Hunter exchanged small nods with Weaver. Billy’s story was checking out. ‘Did you know that Sarah said she was with you?’

‘So Billy said.’

‘But why would Sarah say she was with you if she wasn’t?’

‘I don’t know. I just know I was here, so I don’t think I can help you.’ The tears had gone now, replaced by tension.

‘Did she text you or call you?’ Hunter pressed.

Wendy reached for a mobile phone that was plugged into a wall socket, charging. ‘Have a look,’ she said, and skimmed it across the table to Hunter.
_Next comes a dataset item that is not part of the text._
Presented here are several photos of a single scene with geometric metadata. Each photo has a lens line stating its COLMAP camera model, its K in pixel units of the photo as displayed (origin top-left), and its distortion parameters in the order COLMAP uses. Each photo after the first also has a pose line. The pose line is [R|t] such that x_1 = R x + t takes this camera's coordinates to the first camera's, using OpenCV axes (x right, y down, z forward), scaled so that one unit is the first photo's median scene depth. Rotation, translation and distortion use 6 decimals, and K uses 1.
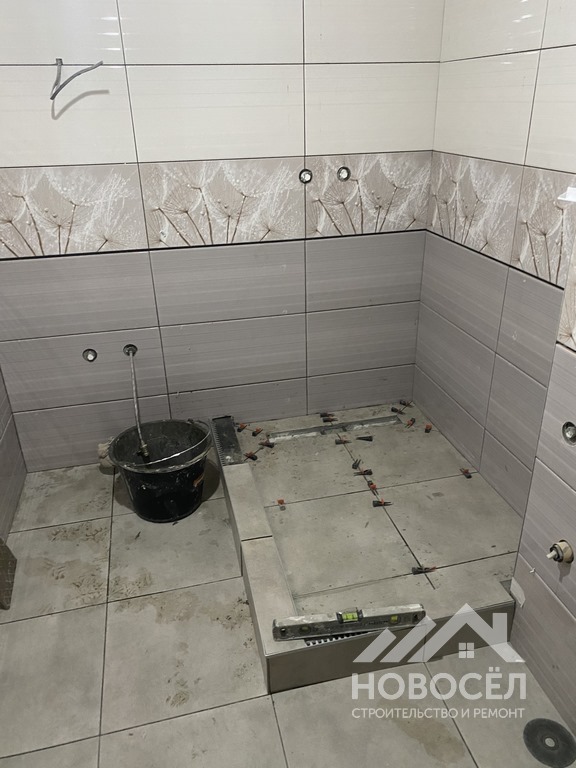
lens RADIAL K [[591.1, 0, 293.3], [0, 591.1, 383.8], [0, 0, 1]] dist [0.036920, -0.027535]
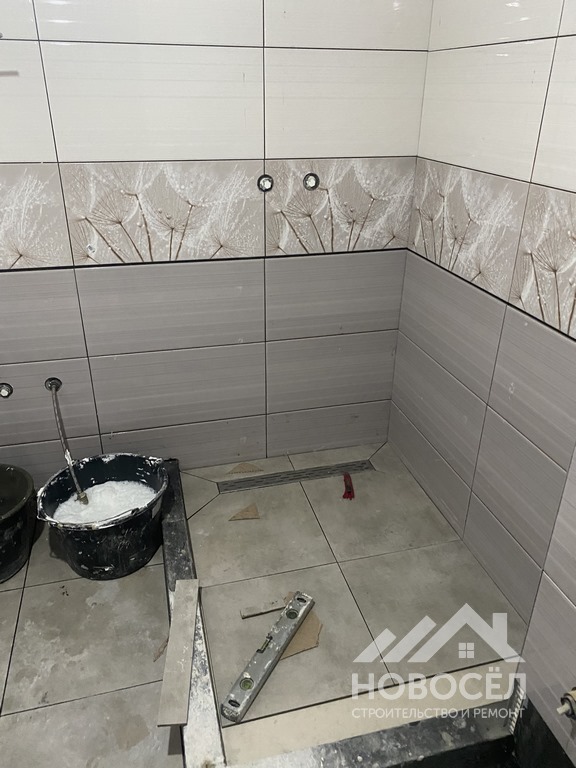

Sam watched over Hunter’s shoulder as he went to the messages folder. It was blank. Too blank, as if there’d been a clear-out.

Sam held out his hand. ‘Can I have a look?’

Hunter passed him the phone. A Samsung. Sam clicked on the phone icon and went to the logs, a list of all the texts and calls received and made. All the logged calls had a contact name next to it. Wendy was right. There were none from Sarah.